An electron is made to enter symmetrically between two parallel and equally but oppositely charged metal plates, each of 10 cm length. The electron emerges out of the field region with a horizontal component of velocity 10⁶ m/s. If the magnitude of the electric between the plates is 9.1 V/cm, then the vertical component of velocity of electron is 
$($mass of electron $=9.1\times {10}^{-31}$kg and charge of electron $\left.=1.6\times {10}^{-19}\mathrm{C}\right)$

To calculate the vertical component of the velocity of the electron when it exits the electric field, we use the following steps:

Step 1: Force acting on the electron

The force $F$ on the electron due to the electric field $E$ is given by:

$$F = qE$$

where:

• $q = 1.6 \times 10^{-19} \, \text{C}$ (charge of the electron),
• $E = 9.1 \, \text{V/cm} = 9.1 \times 10^2 \, \text{V/m}$.

$$F = (1.6 \times 10^{-19}) \cdot (9.1 \times 10^2) = 1.456 \times 10^{-16} \, \text{N}.$$

Step 2: Acceleration of the electron

The vertical acceleration $a$ of the electron is given by Newton's second law:

$$a = \frac{F}{m}$$

where:

• $m = 9.1 \times 10^{-31} \, \text{kg}$ (mass of the electron).
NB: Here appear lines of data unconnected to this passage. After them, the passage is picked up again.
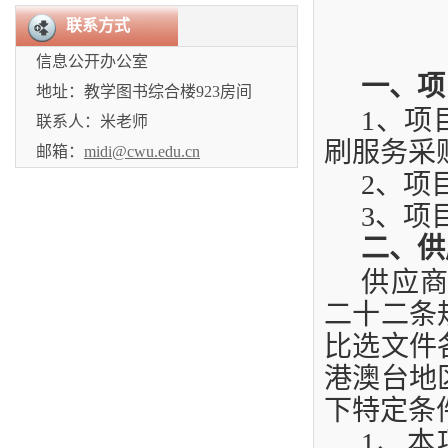
联系方式
信息公开办公室
一、项
地址：教学图书综合楼923房间
1
、项
联系人：米老师
刷服务采
邮箱：
midi@cwu.edu.cn
2
、项
3
、项
二、供
供应
二十二条
比选文件
港澳台地
下特定条
1
、本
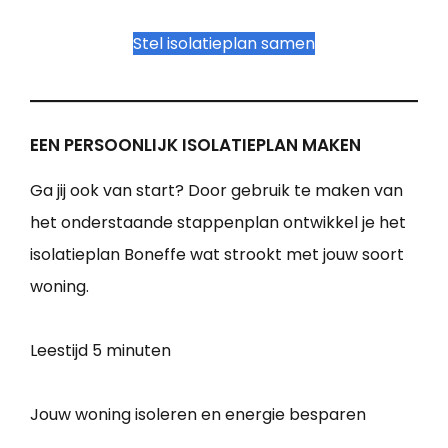
Stel isolatieplan samen
EEN PERSOONLIJK ISOLATIEPLAN MAKEN
Ga jij ook van start? Door gebruik te maken van
het onderstaande stappenplan ontwikkel je het
isolatieplan Boneffe wat strookt met jouw soort
woning.
Leestijd
5 minuten
Jouw woning isoleren en energie besparen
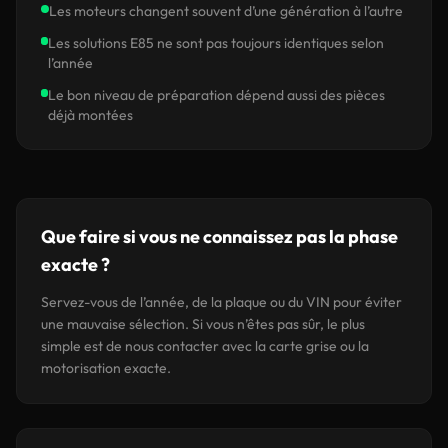
Les moteurs changent souvent d’une génération à l’autre
Les solutions E85 ne sont pas toujours identiques selon
l’année
Le bon niveau de préparation dépend aussi des pièces
déjà montées
Que faire si vous ne connaissez pas la phase
exacte ?
Servez-vous de l’année, de la plaque ou du VIN pour éviter
une mauvaise sélection. Si vous n’êtes pas sûr, le plus
simple est de nous contacter avec la carte grise ou la
motorisation exacte.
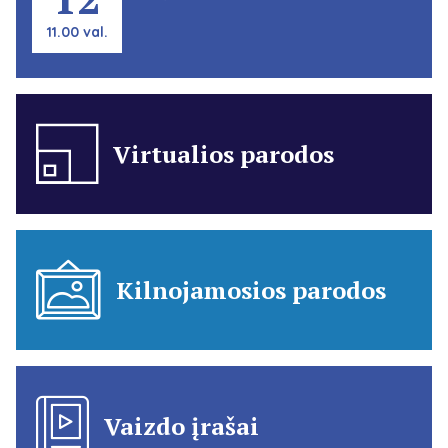
11.00 val.
Virtualios parodos
Kilnojamosios parodos
Vaizdo įrašai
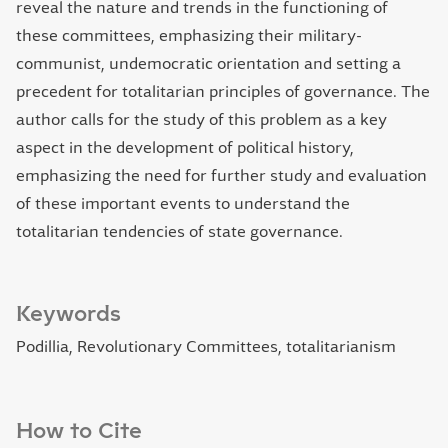
reveal the nature and trends in the functioning of
these committees, emphasizing their military-
communist, undemocratic orientation and setting a
precedent for totalitarian principles of governance. The
author calls for the study of this problem as a key
aspect in the development of political history,
emphasizing the need for further study and evaluation
of these important events to understand the
totalitarian tendencies of state governance.
Keywords
Podillia, Revolutionary Committees, totalitarianism
How to Cite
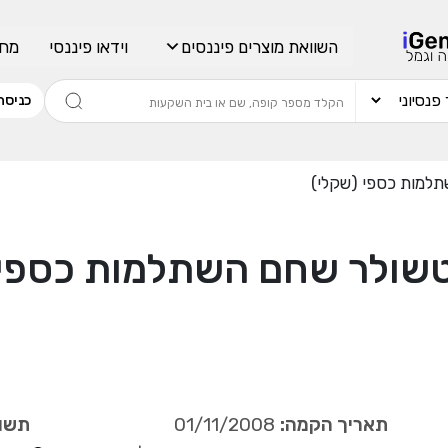
השוואת מוצרים פיננסים
וידאו פיננסי
מחש
כניסה
למות כספי (שקלי)
שולר שחם השתלמות כספי 
תאריך הקמה:
01/11/2008
תשוא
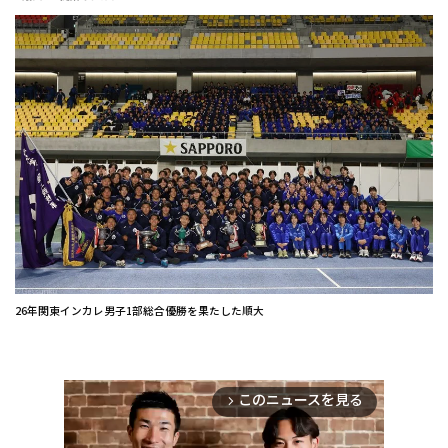
26年関東インカレ男子1部総合優勝を果たした順大
このニュースを見る
arrow_forward_ios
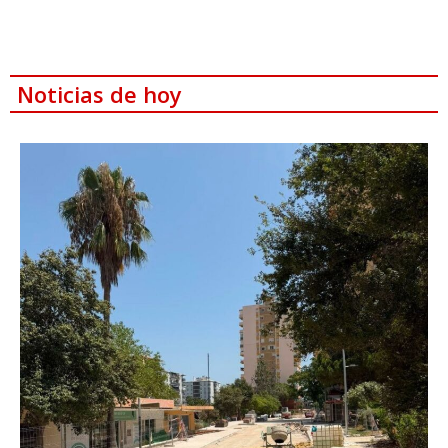
Noticias de hoy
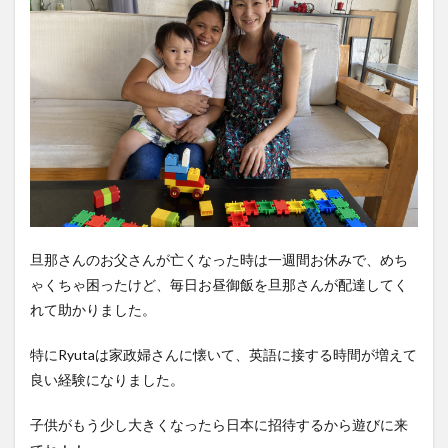
旦那さんのお父さんが亡くなった時は一週間お休みで、めち
ゃくちゃ困ったけど、毎日お昼御飯を旦那さんが配達してく
れて助かりました。
特にRyutaは家政婦さんに懐いて、英語に接する時間が増えて
良い経験になりました。
子供がもう少し大きくなったら日本に招待するから遊びに来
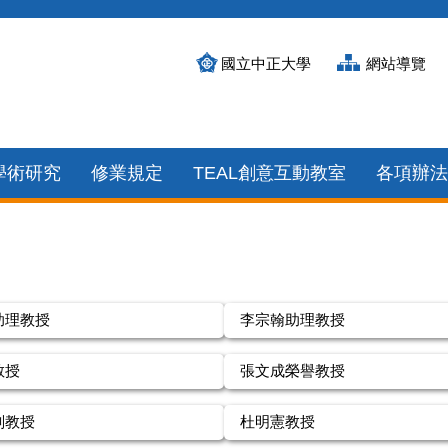
國立中正大學
網站導覽
學術研究
修業規定
TEAL創意互動教室
各項辦法
助理教授
李宗翰助理教授
教授
張文成榮譽教授
副教授
杜明憲教授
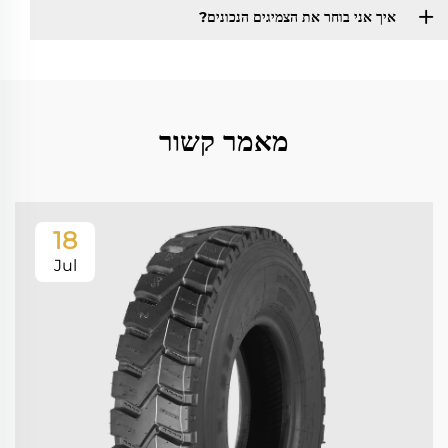
איך אני בוחר את הצמיגים הנכונים?
מאמר קשור
18
Jul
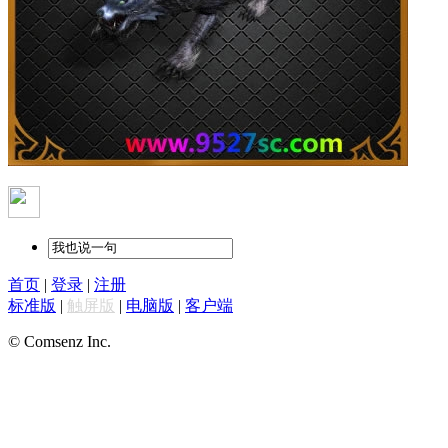
首页
|
登录
|
注册
标准版
|
触屏版
|
电脑版
|
客户端
© Comsenz Inc.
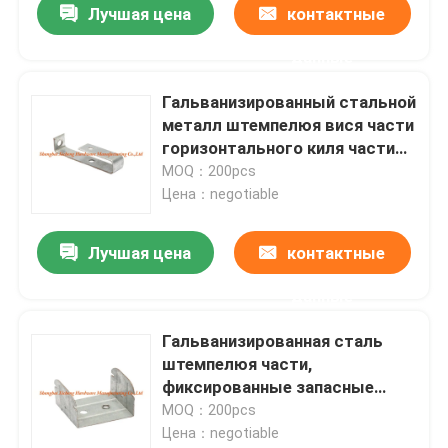
Лучшая цена
контактные
данные
Гальванизированный стальной
металл штемпелюя вися части
горизонтального киля части
запасные
MOQ：200pcs
Цена：negotiable
Лучшая цена
контактные
данные
Гальванизированная сталь
штемпелюя части,
фиксированные запасные
части для аксессуаров
MOQ：200pcs
гипсокартона
Цена：negotiable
$$a = \frac{1.456 \times 10^{-16}}{9.1 \times 10^{-31}} = 1.6 \times 10^{14} \, \text{m/s}^2.$$

Step 3: Time spent in the electric field

The time $t$ the electron spends in the field is determined by the horizontal motion. Since the electron moves with a horizontal velocity $v_x = 10^6 \, \text{m/s}$ and the length of the plates is $L = 10 \, \text{cm} = 0.1 \, \text{m}$, the time is:

$$t = \frac{L}{v_x}$$

 $$t = \frac{0.1}{10^6} = 10^{-7} \, \text{s}.$$ 

Step 4: Vertical velocity

The vertical velocity $v_y$ acquired by the electron due to acceleration in the electric field is:

$$v_y = a \cdot t$$

Substitute $a = 1.6 \times 10^{14} \, \text{m/s}^2$ and $t = 10^{-7} \, \text{s}$:

$v_y=(1.6\times {10}^{14})\cdot \left({10}^{-7}\right)=16\times {10}^6\text{m/s}\mathrm{.}$